The problem: Your copy should match the entries exactly, with the pictures left out.

Provided records:
⁂

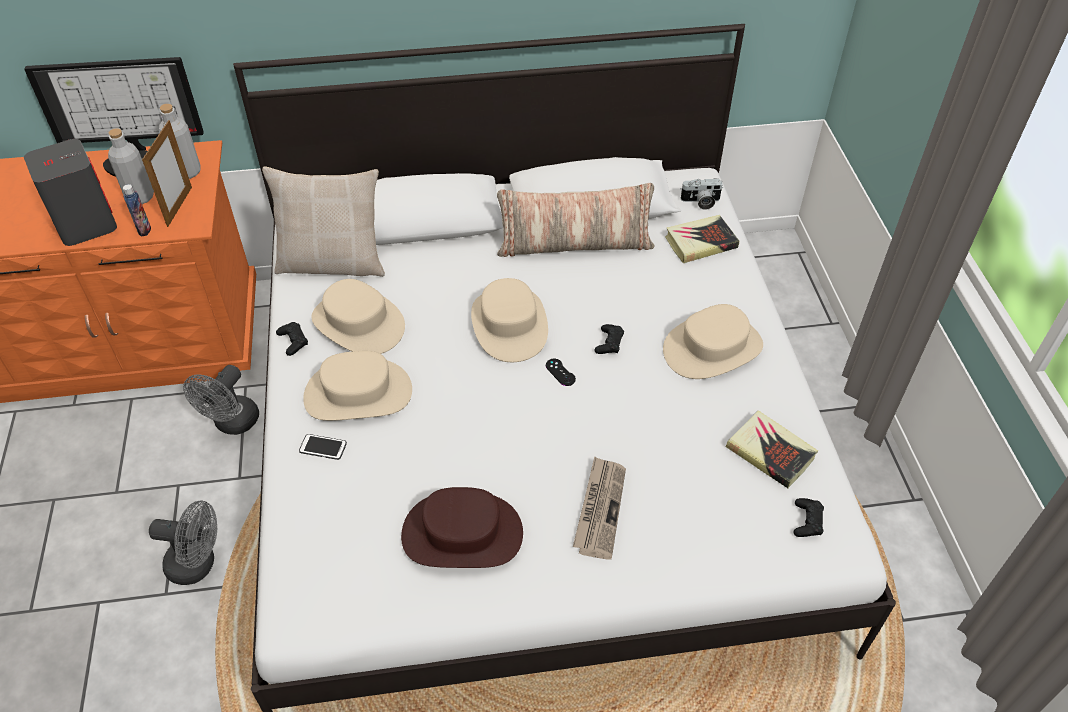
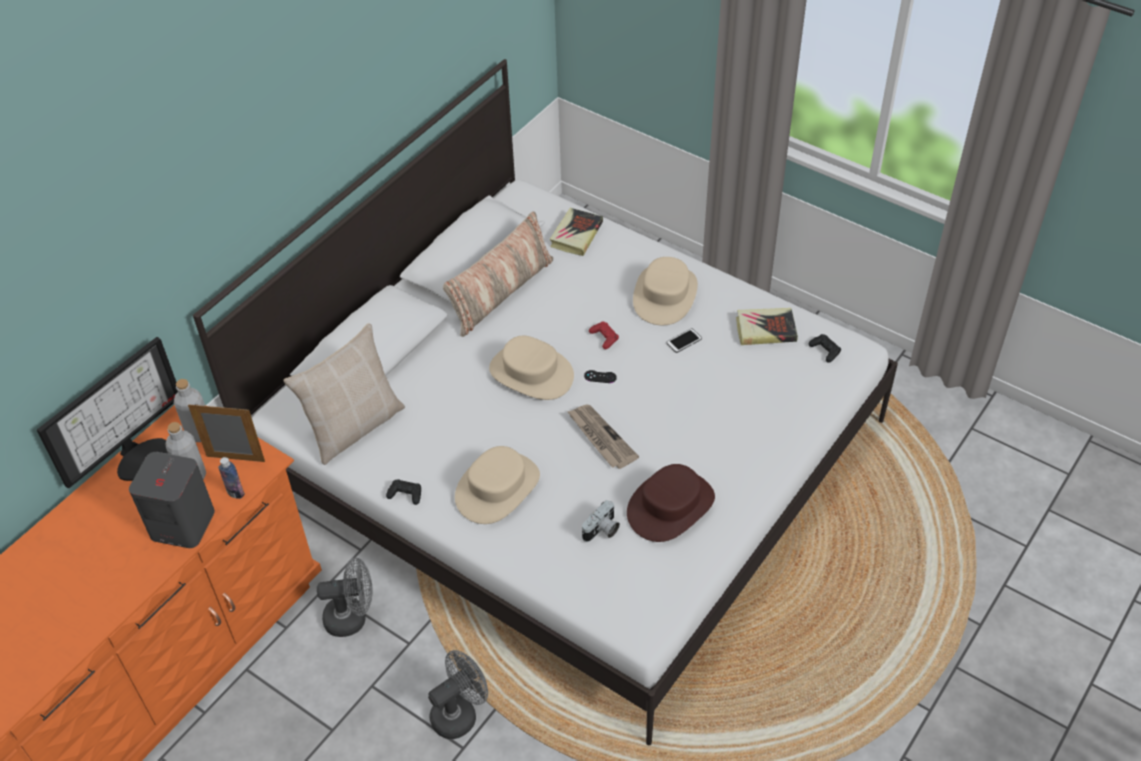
camera: 45 degrees left, 0 degrees up
(179, 206) = (235, 459): picture frame -> picture frame turned 45 degrees counterclockwise
(232, 424) = (352, 617): grey fan -> grey fan turned 75 degrees counterclockwise
(323, 447) = (522, 534): phone -> phone (684, 341)
(358, 323) = (432, 449): beige hat -> none
(599, 509) = (720, 431): newspaper -> newspaper (601, 438)
(609, 343) = (604, 337): black game controller -> red game controller
(700, 202) = (542, 208): camera -> camera (602, 530)

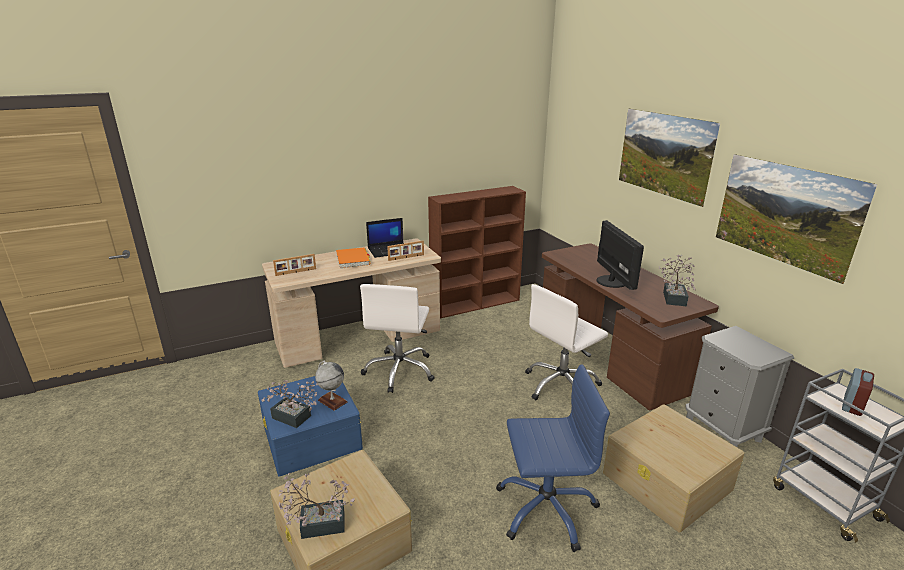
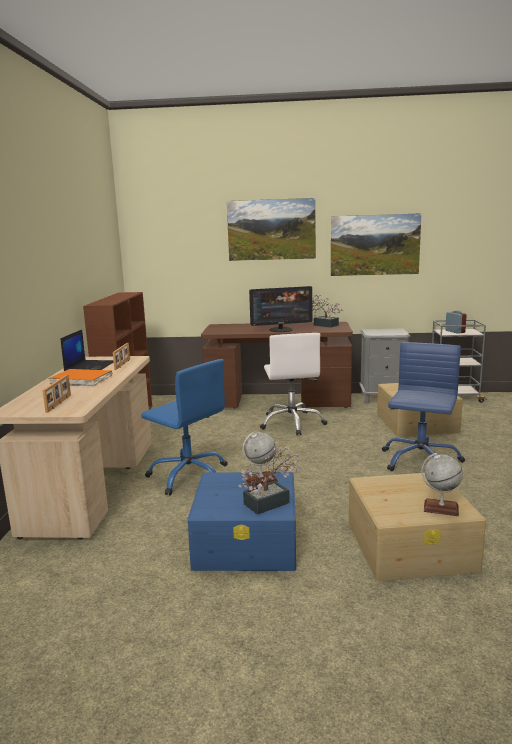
camera: 60 degrees left, 10 degrees down
(317, 524) = (441, 508): potted plant -> globe
(400, 371) = (189, 476): white office chair -> blue office chair
(612, 281) = (281, 330): monitor -> monitor turned 150 degrees clockwise

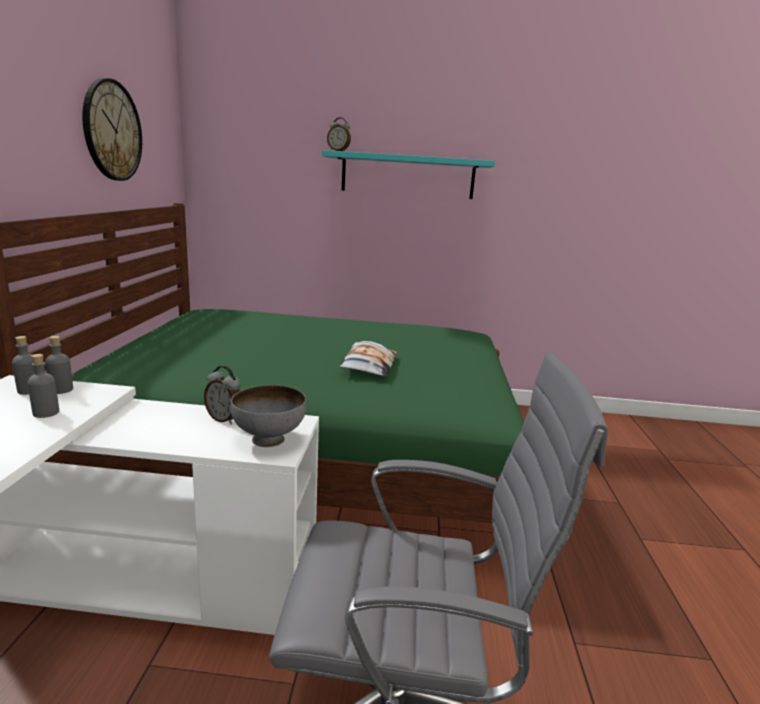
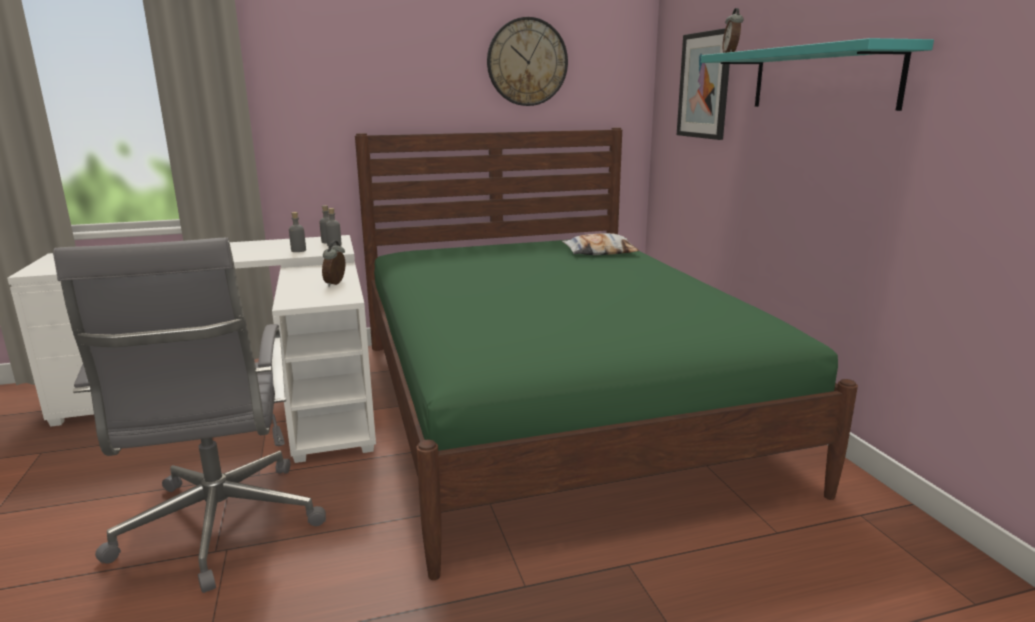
camera: 70 degrees right, 0 degrees up
(269, 440) = (309, 298): grey bowl -> none
(271, 170) = (704, 85): none -> picture
(368, 365) = (523, 301): pillow -> pillow (600, 252)

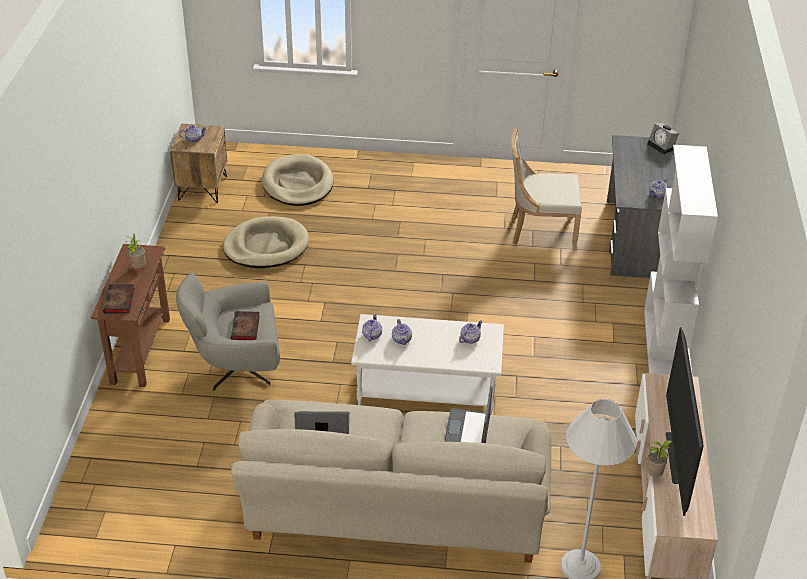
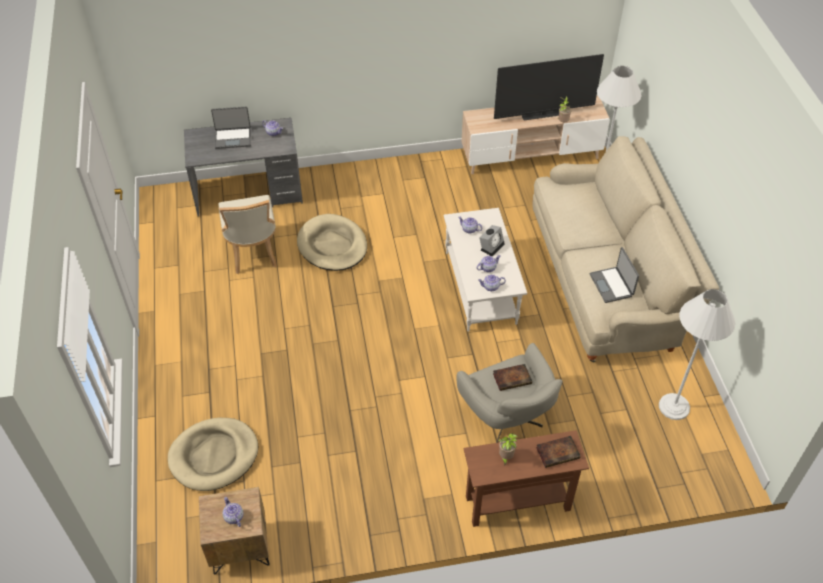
camera: 105 degrees left, 10 degrees up
(176, 510) = (674, 407): none -> white floor lamp
(266, 246) = (330, 451): beige dog bed -> beige dog bed (332, 245)
(468, 431) = (572, 208): laptop -> laptop (233, 138)
(662, 146) = (198, 135): alarm clock -> alarm clock (491, 246)
(663, 347) = (379, 168): white bookcase -> none

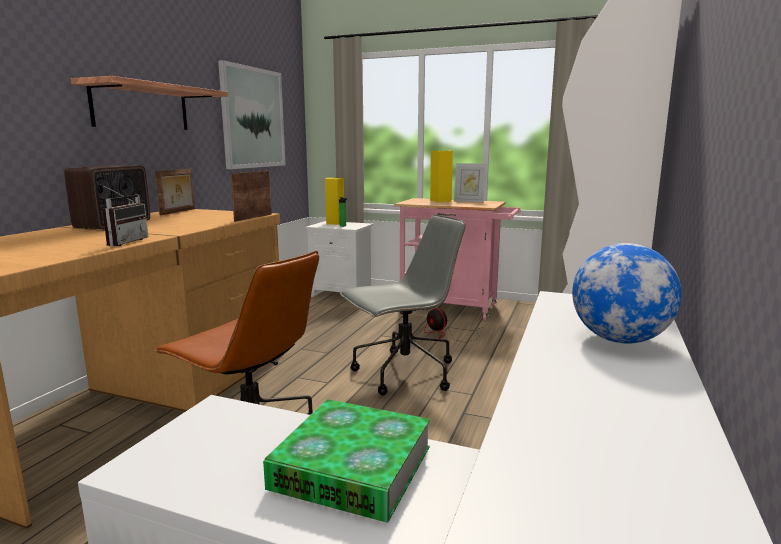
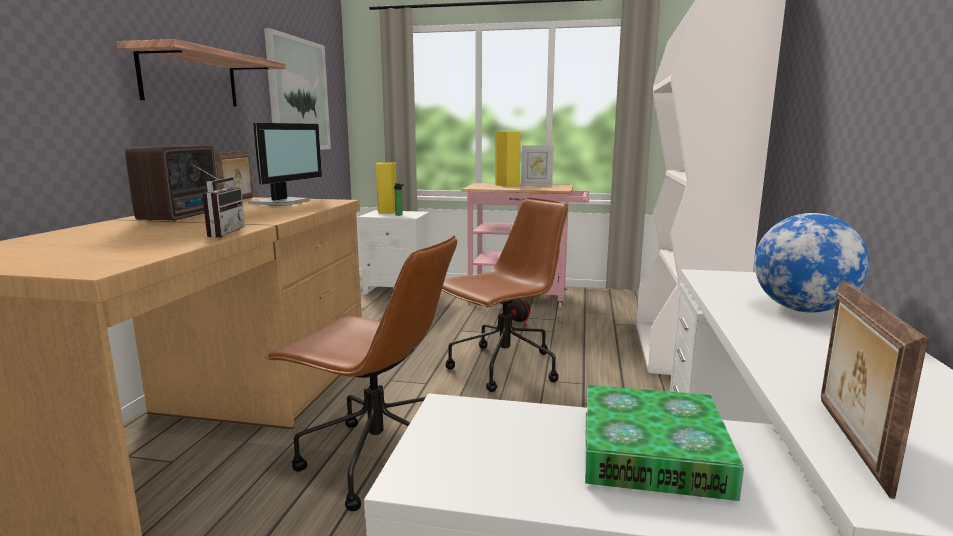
camera: 10 degrees left, 0 degrees up
(212, 214) = (282, 202): none -> monitor
(252, 217) = (335, 204): picture frame -> picture frame (848, 442)
(403, 374) = (503, 368): grey office chair -> brown office chair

⁂

Completed exercise:
camera: 45 degrees left, 0 degrees up
(179, 206) = (235, 459): picture frame -> picture frame turned 45 degrees counterclockwise
(232, 424) = (352, 617): grey fan -> grey fan turned 75 degrees counterclockwise
(323, 447) = (522, 534): phone -> phone (684, 341)
(358, 323) = (432, 449): beige hat -> none
(599, 509) = (720, 431): newspaper -> newspaper (601, 438)
(609, 343) = (604, 337): black game controller -> red game controller
(700, 202) = (542, 208): camera -> camera (602, 530)

camera: 60 degrees left, 10 degrees down
(317, 524) = (441, 508): potted plant -> globe
(400, 371) = (189, 476): white office chair -> blue office chair
(612, 281) = (281, 330): monitor -> monitor turned 150 degrees clockwise

camera: 70 degrees right, 0 degrees up
(269, 440) = (309, 298): grey bowl -> none
(271, 170) = (704, 85): none -> picture
(368, 365) = (523, 301): pillow -> pillow (600, 252)

camera: 105 degrees left, 10 degrees up
(176, 510) = (674, 407): none -> white floor lamp
(266, 246) = (330, 451): beige dog bed -> beige dog bed (332, 245)
(468, 431) = (572, 208): laptop -> laptop (233, 138)
(662, 146) = (198, 135): alarm clock -> alarm clock (491, 246)
(663, 347) = (379, 168): white bookcase -> none

camera: 10 degrees left, 0 degrees up
(212, 214) = (282, 202): none -> monitor
(252, 217) = (335, 204): picture frame -> picture frame (848, 442)
(403, 374) = (503, 368): grey office chair -> brown office chair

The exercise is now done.